**Work instruction:**
For every line in the records below that holds "frequently", make a copy.

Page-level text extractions
----

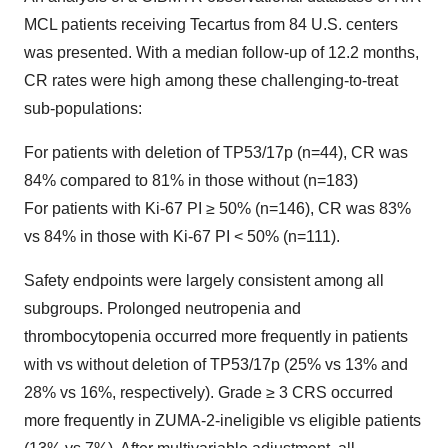
MCL patients receiving Tecartus from 84 U.S. centers
was presented. With a median follow-up of 12.2 months,
CR rates were high among these challenging-to-treat
sub-populations:
For patients with deletion of TP53/17p (n=44), CR was
84% compared to 81% in those without (n=183)
For patients with Ki-67 PI ≥ 50% (n=146), CR was 83%
vs 84% in those with Ki-67 PI < 50% (n=111).
Safety endpoints were largely consistent among all
subgroups. Prolonged neutropenia and
thrombocytopenia occurred more frequently in patients
with vs without deletion of TP53/17p (25% vs 13% and
28% vs 16%, respectively). Grade ≥ 3 CRS occurred
more frequently in ZUMA-2-ineligible vs eligible patients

----

**Answer to this problem:**
thrombocytopenia occurred more frequently in patients
more frequently in ZUMA-2-ineligible vs eligible patients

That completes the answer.